*** Provided data Section Begins ***

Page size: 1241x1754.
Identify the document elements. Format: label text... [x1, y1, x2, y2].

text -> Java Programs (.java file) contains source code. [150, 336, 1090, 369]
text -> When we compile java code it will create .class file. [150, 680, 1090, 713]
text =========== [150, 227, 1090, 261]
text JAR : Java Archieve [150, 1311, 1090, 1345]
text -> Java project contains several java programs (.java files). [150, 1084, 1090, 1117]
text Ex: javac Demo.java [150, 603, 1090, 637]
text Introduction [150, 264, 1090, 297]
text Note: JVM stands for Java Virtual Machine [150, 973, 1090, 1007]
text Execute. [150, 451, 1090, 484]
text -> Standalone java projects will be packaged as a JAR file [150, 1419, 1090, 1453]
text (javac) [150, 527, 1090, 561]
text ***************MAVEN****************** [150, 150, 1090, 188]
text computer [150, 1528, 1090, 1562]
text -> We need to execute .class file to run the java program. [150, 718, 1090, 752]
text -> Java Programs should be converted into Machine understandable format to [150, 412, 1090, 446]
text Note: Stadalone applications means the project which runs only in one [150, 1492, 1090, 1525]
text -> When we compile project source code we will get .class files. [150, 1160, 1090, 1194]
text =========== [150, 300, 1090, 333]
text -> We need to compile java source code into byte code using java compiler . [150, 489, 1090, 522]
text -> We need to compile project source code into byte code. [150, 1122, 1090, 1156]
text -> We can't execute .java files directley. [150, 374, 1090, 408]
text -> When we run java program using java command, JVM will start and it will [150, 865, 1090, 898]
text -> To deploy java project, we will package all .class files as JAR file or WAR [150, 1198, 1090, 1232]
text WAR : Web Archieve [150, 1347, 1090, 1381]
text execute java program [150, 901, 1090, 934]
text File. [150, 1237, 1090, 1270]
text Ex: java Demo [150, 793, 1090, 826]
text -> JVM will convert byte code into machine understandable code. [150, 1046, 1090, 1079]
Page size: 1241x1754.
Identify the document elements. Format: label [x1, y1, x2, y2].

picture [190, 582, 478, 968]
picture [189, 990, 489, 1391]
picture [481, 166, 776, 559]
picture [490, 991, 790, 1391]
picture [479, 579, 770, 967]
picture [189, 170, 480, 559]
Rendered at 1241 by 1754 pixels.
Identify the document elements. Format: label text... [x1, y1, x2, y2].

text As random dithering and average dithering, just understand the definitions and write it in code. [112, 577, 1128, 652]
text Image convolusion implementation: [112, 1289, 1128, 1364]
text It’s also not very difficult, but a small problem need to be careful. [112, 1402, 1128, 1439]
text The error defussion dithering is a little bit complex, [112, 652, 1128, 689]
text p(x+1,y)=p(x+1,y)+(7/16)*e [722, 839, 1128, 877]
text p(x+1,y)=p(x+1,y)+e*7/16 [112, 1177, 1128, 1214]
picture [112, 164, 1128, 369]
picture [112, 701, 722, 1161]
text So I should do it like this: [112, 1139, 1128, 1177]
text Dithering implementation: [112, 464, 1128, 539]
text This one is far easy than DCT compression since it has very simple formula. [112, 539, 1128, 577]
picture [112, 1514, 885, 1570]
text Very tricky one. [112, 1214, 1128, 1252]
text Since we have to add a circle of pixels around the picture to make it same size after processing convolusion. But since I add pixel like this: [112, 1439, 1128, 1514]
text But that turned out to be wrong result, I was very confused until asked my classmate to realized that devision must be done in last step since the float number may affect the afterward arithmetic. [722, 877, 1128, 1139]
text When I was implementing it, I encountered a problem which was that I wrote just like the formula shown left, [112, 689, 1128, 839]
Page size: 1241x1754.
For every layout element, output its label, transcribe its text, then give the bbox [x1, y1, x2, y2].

*** Provided data Section Ends ***

- Job -
Transcribe all of the material above with complete accuracy.

- Expected output -
Page size: 1241x1754.
Identify the document elements. Format: label text... [x1, y1, x2, y2].

text -> Java Programs (.java file) contains source code. [150, 336, 1090, 369]
text -> When we compile java code it will create .class file. [150, 680, 1090, 713]
text =========== [150, 227, 1090, 261]
text JAR : Java Archieve [150, 1311, 1090, 1345]
text -> Java project contains several java programs (.java files). [150, 1084, 1090, 1117]
text Ex: javac Demo.java [150, 603, 1090, 637]
text Introduction [150, 264, 1090, 297]
text Note: JVM stands for Java Virtual Machine [150, 973, 1090, 1007]
text Execute. [150, 451, 1090, 484]
text -> Standalone java projects will be packaged as a JAR file [150, 1419, 1090, 1453]
text (javac) [150, 527, 1090, 561]
text ***************MAVEN****************** [150, 150, 1090, 188]
text computer [150, 1528, 1090, 1562]
text -> We need to execute .class file to run the java program. [150, 718, 1090, 752]
text -> Java Programs should be converted into Machine understandable format to [150, 412, 1090, 446]
text Note: Stadalone applications means the project which runs only in one [150, 1492, 1090, 1525]
text -> When we compile project source code we will get .class files. [150, 1160, 1090, 1194]
text =========== [150, 300, 1090, 333]
text -> We need to compile java source code into byte code using java compiler . [150, 489, 1090, 522]
text -> We need to compile project source code into byte code. [150, 1122, 1090, 1156]
text -> We can't execute .java files directley. [150, 374, 1090, 408]
text -> When we run java program using java command, JVM will start and it will [150, 865, 1090, 898]
text -> To deploy java project, we will package all .class files as JAR file or WAR [150, 1198, 1090, 1232]
text WAR : Web Archieve [150, 1347, 1090, 1381]
text execute java program [150, 901, 1090, 934]
text File. [150, 1237, 1090, 1270]
text Ex: java Demo [150, 793, 1090, 826]
text -> JVM will convert byte code into machine understandable code. [150, 1046, 1090, 1079]
Page size: 1241x1754.
Identify the document elements. Format: label [x1, y1, x2, y2].

picture [190, 582, 478, 968]
picture [189, 990, 489, 1391]
picture [481, 166, 776, 559]
picture [490, 991, 790, 1391]
picture [479, 579, 770, 967]
picture [189, 170, 480, 559]
Rendered at 1241 by 1754 pixels.
Identify the document elements. Format: label text... [x1, y1, x2, y2].

text As random dithering and average dithering, just understand the definitions and write it in code. [112, 577, 1128, 652]
text Image convolusion implementation: [112, 1289, 1128, 1364]
text It’s also not very difficult, but a small problem need to be careful. [112, 1402, 1128, 1439]
text The error defussion dithering is a little bit complex, [112, 652, 1128, 689]
text p(x+1,y)=p(x+1,y)+(7/16)*e [722, 839, 1128, 877]
text p(x+1,y)=p(x+1,y)+e*7/16 [112, 1177, 1128, 1214]
picture [112, 164, 1128, 369]
picture [112, 701, 722, 1161]
text So I should do it like this: [112, 1139, 1128, 1177]
text Dithering implementation: [112, 464, 1128, 539]
text This one is far easy than DCT compression since it has very simple formula. [112, 539, 1128, 577]
picture [112, 1514, 885, 1570]
text Very tricky one. [112, 1214, 1128, 1252]
text Since we have to add a circle of pixels around the picture to make it same size after processing convolusion. But since I add pixel like this: [112, 1439, 1128, 1514]
text But that turned out to be wrong result, I was very confused until asked my classmate to realized that devision must be done in last step since the float number may affect the afterward arithmetic. [722, 877, 1128, 1139]
text When I was implementing it, I encountered a problem which was that I wrote just like the formula shown left, [112, 689, 1128, 839]
Page size: 1241x1754.
For every layout element, output its label, transcribe its text, then give the bbox [x1, y1, x2, y2].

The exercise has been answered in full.